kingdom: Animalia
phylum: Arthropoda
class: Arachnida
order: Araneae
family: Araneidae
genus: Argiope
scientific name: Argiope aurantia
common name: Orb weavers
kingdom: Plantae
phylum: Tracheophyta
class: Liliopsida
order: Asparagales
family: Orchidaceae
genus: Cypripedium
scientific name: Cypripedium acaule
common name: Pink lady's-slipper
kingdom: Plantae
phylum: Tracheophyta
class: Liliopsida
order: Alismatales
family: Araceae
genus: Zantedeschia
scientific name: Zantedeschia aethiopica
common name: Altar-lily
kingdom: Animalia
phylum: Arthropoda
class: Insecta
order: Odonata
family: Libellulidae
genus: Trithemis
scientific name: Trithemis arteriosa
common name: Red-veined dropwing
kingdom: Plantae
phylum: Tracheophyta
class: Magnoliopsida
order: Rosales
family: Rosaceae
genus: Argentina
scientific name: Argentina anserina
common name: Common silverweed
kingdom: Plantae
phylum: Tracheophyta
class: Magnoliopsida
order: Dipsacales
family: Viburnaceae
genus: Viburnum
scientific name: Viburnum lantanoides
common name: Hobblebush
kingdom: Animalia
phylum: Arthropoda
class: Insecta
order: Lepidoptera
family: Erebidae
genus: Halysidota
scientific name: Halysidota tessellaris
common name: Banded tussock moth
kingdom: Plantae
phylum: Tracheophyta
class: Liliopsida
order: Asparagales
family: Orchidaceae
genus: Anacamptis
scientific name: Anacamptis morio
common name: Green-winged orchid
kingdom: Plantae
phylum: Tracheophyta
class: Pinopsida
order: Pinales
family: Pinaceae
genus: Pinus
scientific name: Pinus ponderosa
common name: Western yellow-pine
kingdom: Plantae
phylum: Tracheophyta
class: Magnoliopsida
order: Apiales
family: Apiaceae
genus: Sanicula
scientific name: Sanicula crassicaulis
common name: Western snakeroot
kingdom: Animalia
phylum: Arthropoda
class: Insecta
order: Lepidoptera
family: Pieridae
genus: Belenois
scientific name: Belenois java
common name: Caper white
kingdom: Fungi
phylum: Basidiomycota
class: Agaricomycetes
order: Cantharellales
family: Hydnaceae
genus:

· · · ·

- **Exercise requirements**
Lay out every line of the listing above as a numbered list, skipping any blank lines.

- **Output**
1. kingdom: Animalia
2. phylum: Arthropoda
3. class: Arachnida
4. order: Araneae
5. family: Araneidae
6. genus: Argiope
7. scientific name: Argiope aurantia
8. common name: Orb weavers
9. kingdom: Plantae
10. phylum: Tracheophyta
11. class: Liliopsida
12. order: Asparagales
13. family: Orchidaceae
14. genus: Cypripedium
15. scientific name: Cypripedium acaule
16. common name: Pink lady's-slipper
17. kingdom: Plantae
18. phylum: Tracheophyta
19. class: Liliopsida
20. order: Alismatales
21. family: Araceae
22. genus: Zantedeschia
23. scientific name: Zantedeschia aethiopica
24. common name: Altar-lily
25. kingdom: Animalia
26. phylum: Arthropoda
27. class: Insecta
28. order: Odonata
29. family: Libellulidae
30. genus: Trithemis
31. scientific name: Trithemis arteriosa
32. common name: Red-veined dropwing
33. kingdom: Plantae
34. phylum: Tracheophyta
35. class: Magnoliopsida
36. order: Rosales
37. family: Rosaceae
38. genus: Argentina
39. scientific name: Argentina anserina
40. common name: Common silverweed
41. kingdom: Plantae
42. phylum: Tracheophyta
43. class: Magnoliopsida
44. order: Dipsacales
45. family: Viburnaceae
46. genus: Viburnum
47. scientific name: Viburnum lantanoides
48. common name: Hobblebush
49. kingdom: Animalia
50. phylum: Arthropoda
51. class: Insecta
52. order: Lepidoptera
53. family: Erebidae
54. genus: Halysidota
55. scientific name: Halysidota tessellaris
56. common name: Banded tussock moth
57. kingdom: Plantae
58. phylum: Tracheophyta
59. class: Liliopsida
60. order: Asparagales
61. family: Orchidaceae
62. genus: Anacamptis
63. scientific name: Anacamptis morio
64. common name: Green-winged orchid
65. kingdom: Plantae
66. phylum: Tracheophyta
67. class: Pinopsida
68. order: Pinales
69. family: Pinaceae
70. genus: Pinus
71. scientific name: Pinus ponderosa
72. common name: Western yellow-pine
73. kingdom: Plantae
74. phylum: Tracheophyta
75. class: Magnoliopsida
76. order: Apiales
77. family: Apiaceae
78. genus: Sanicula
79. scientific name: Sanicula crassicaulis
80. common name: Western snakeroot
81. kingdom: Animalia
82. phylum: Arthropoda
83. class: Insecta
84. order: Lepidoptera
85. family: Pieridae
86. genus: Belenois
87. scientific name: Belenois java
88. common name: Caper white
89. kingdom: Fungi
90. phylum: Basidiomycota
91. class: Agaricomycetes
92. order: Cantharellales
93. family: Hydnaceae
94. genus:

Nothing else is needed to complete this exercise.